Improving simulation accuracy of a drip irrigation tooth emitter: Simulation and verification of tooth tip fillet

Abstract

Numerical simulations are a reliable and commonly used research method for optimizing the structure of toothed labyrinth channels. However, simulations often involve a physical model of the sharp angle (SA) that is inconsistent with the actual emitter, which distorts the results to a certain extent. This study investigated two tooth-tip filleting methods (constant and variable angles) with five radii (r0.02–r0.10 mm) and compared them with SA, analysing impacts on hydraulic characteristics.

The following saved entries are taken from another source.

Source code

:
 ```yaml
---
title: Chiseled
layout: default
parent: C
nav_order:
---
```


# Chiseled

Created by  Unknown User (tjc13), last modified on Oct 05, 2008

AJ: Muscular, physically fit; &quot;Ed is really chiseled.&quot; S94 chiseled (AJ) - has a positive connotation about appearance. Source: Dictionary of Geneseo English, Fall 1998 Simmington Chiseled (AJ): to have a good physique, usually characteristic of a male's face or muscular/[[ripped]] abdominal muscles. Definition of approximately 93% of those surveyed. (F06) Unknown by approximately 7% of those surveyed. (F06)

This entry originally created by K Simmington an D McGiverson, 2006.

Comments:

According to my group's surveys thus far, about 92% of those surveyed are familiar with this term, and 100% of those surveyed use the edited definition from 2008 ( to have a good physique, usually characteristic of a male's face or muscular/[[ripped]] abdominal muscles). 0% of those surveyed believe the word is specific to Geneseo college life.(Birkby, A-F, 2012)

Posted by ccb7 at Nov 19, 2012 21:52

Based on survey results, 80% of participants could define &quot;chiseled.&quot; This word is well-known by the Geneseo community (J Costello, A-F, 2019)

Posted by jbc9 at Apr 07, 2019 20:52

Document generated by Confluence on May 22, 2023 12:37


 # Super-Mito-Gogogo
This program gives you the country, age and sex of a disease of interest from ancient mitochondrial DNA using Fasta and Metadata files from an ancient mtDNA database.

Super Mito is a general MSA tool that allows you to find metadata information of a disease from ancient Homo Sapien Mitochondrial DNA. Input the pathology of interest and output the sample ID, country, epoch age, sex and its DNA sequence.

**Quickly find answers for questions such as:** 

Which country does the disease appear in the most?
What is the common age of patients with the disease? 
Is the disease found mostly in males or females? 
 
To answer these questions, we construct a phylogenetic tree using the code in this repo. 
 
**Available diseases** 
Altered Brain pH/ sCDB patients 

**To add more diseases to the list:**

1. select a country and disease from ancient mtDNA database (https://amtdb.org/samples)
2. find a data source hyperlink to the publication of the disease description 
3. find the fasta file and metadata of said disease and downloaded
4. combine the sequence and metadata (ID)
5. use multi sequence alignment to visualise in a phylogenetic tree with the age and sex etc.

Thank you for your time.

Results showed sharp angles widened flow channels by 22.77–22.85 % versus r0.10 mm fillets, reduced emitter flow rates by 23.66–27.94 % under each pressure gradients, and overestimated energy dissipation by 40.36–43.41 %. Internally, SA increased wake vortex areas at tooth tips, Q-criterion vortex intensity was overestimated by 27.75–45.04 %, while mean flow velocity, turbulent kinetic energy (TKE), and TKE dissipation rates were overestimated by 12.66–14.10 %, 18.84–20.59 %, and 20.52–22.42 %, respectively. TKE and dissipation rate zones were overestimated by 50.51–57.96 % and 37.55–47.84 %. Hence, when the SA physical model was used to optimise the structure of the toothed labyrinth channel, in addition to the deviation from the physical structure of the emitter, there were large deviations in the simulation calculations of the flow rate, energy dissipation, and internal hydraulic characteristics. However, the filleted-tooth tip, which was consistent with the machining accuracy of the emitter, further improved the simulation accuracy. The results provide important reference values for the optimal design of drip irrigation emitters and reducing their processing costs.